__PASSAGE TO READ__:
+--
St John's College

These days it is difficult to find words to describe our feelings – we seem to have used them all up. The floundering for explanations and consolations since COVID-19 hit near the beginning of last year has accrued a vast agglomeration of perceptions and opinions – and not all of them are valuable or true.

At the beginning of this term, I discovered a word in the New York Times (19th April 2021) that I shared with our staff. Adam Grant proposes ‘languishing’ as an apt descriptor of our shared emotional condition. The term is attributed to Corey Keyes – a psychologist and sociologist best known for his work in Positive Psychology. Keyes recommends ‘languishing’ as an umbrella term that seeks to describe the liminality or ‘middle ground’ between despair and flourishing. It is not a totally new concept.

Much earlier, German philosopher Jürgen Habermas suggested that we suffer from an “awkwardness” between our rational understandings of life and an intuitive yearning for transcendent answers. A similar view is shared by American philosopher Thomas Nagel who describes this blind spot as a sense of ‘unsufficiency’ - a personal feeling of depletion and inadequacy. What do we do with these aching spaces between our knowing and our hoping?

Languishing captures the contextual sentiments of the pandemic, and it is experienced most often as a sense of being stalled or hampered - the impression of working harder but achieving less. This inertia is typified by feelings of emptiness or meaninglessness, shorter concentration spans, distractibility, reduced performance levels, lowered expectations, constant tiredness, indifference or moods of surrender, a loss of courage, and skepticism are typical manifestations of languishing. In a few cases, this sense of ‘inner oppression’ drives people to lash out, blame, or act aggressively towards others, but this is often motivated by fear or apprehension. Re-watching old movies or TV series is a common indication of languishing, and we do so because we know the outcome, which reduces the anxiety of unexpected endings.

Recommendations for coping with languishing are as numerous as the words we use to describe it. I am a proponent of simplicity when life’s layered challenges become too obscure. Acknowledging our languishing is a good start – and giving ourselves permission to languish, and not to feel guilt or self-doubt, as a result, is important.

The value of lament is a pervasive theme in the Bible during times of personal and social distress, and it plays an important healing role as an agency of compassion. Psalm 13 provides a good example; “How long, O Lord? Will you forget me forever? How long will you hide your face from me? How long must I wrestle with my thoughts and day after day have sorrow in my heart?... But I trust in your unfailing love; my heart rejoices in your salvation. I will sing the Lord’s praise, for he has been good to me.” The important conclusion to almost all Biblical laments is the promise of hope in restoration. A spirit of hope is foundational to all other remedies we construct to deal with despair.
+--
__Stored data entries__:
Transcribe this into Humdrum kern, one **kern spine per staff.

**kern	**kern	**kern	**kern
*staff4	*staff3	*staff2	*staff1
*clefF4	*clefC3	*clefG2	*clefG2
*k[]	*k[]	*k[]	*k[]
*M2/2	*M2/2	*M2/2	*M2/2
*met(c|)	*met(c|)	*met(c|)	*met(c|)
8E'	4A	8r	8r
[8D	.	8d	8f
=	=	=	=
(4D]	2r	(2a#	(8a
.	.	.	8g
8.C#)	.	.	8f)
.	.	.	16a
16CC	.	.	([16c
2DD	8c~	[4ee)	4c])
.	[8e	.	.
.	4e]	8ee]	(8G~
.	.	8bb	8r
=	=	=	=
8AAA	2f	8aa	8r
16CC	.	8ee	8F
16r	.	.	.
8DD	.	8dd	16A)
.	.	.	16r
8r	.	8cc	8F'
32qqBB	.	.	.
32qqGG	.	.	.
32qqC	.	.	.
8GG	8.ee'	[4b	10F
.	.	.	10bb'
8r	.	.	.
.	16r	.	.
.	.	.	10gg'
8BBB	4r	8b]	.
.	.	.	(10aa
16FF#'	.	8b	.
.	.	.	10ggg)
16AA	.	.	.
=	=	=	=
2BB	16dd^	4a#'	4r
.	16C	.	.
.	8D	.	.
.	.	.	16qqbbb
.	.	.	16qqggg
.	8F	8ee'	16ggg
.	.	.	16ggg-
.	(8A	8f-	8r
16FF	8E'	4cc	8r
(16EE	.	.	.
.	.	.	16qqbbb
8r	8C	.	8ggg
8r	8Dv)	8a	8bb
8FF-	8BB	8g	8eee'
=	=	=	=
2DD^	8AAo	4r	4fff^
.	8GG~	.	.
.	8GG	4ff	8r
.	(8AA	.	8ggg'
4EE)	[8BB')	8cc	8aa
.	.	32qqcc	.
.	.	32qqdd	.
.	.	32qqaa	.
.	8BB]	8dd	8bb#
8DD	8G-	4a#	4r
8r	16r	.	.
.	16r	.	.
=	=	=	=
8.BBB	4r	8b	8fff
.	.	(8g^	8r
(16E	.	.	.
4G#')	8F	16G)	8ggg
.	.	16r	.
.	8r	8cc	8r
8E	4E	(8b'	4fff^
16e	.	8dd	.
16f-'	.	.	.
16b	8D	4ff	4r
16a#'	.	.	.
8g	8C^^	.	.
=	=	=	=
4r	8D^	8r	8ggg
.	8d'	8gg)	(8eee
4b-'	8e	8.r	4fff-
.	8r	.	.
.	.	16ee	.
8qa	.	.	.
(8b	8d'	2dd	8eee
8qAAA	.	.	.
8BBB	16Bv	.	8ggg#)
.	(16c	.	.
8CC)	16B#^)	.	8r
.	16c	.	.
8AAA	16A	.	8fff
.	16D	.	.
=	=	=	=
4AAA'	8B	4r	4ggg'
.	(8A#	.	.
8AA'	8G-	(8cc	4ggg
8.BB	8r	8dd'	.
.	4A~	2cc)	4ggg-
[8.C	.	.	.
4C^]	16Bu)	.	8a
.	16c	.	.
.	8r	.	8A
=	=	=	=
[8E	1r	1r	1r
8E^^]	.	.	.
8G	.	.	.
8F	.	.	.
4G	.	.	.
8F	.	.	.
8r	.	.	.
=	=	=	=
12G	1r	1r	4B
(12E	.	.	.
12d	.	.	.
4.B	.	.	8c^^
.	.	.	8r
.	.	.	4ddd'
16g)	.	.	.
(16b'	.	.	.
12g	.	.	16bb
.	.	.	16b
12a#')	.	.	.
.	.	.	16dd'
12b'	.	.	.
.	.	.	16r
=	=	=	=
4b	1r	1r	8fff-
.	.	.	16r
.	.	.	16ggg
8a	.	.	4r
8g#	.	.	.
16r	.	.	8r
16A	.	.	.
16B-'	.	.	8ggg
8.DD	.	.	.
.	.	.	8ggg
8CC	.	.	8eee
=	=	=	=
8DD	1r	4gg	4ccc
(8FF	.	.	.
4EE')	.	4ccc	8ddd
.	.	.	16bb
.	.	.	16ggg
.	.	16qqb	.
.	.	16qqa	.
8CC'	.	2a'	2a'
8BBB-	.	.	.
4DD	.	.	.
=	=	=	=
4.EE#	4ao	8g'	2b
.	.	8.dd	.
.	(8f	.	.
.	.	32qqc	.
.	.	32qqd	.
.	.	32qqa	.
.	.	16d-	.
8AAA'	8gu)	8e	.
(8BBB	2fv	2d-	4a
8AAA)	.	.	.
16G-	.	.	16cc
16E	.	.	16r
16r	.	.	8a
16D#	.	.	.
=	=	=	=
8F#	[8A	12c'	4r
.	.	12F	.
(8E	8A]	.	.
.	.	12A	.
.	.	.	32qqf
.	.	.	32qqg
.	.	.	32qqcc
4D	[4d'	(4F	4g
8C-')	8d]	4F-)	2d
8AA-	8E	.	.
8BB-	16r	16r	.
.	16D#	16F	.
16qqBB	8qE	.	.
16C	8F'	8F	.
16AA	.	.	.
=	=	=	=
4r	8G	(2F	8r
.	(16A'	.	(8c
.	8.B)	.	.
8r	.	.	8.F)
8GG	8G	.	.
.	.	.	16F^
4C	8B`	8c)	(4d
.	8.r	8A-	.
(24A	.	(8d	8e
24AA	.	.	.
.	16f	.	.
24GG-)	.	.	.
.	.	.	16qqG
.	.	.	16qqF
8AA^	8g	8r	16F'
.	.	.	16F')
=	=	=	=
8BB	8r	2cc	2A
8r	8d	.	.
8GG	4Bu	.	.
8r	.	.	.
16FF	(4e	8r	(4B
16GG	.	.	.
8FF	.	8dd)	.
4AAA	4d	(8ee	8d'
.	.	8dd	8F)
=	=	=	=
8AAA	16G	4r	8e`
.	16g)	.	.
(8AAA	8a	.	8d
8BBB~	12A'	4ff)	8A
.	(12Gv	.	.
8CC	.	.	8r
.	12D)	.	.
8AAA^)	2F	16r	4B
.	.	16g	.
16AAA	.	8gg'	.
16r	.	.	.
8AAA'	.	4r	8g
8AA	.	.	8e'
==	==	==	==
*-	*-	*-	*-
+--
__EXERCISE REQUIREMENTS__: In the piece on languishing, to whom is the term "languishing" attributed?

__RESPONSE AREA__: Corey Keyes, a psychologist and sociologist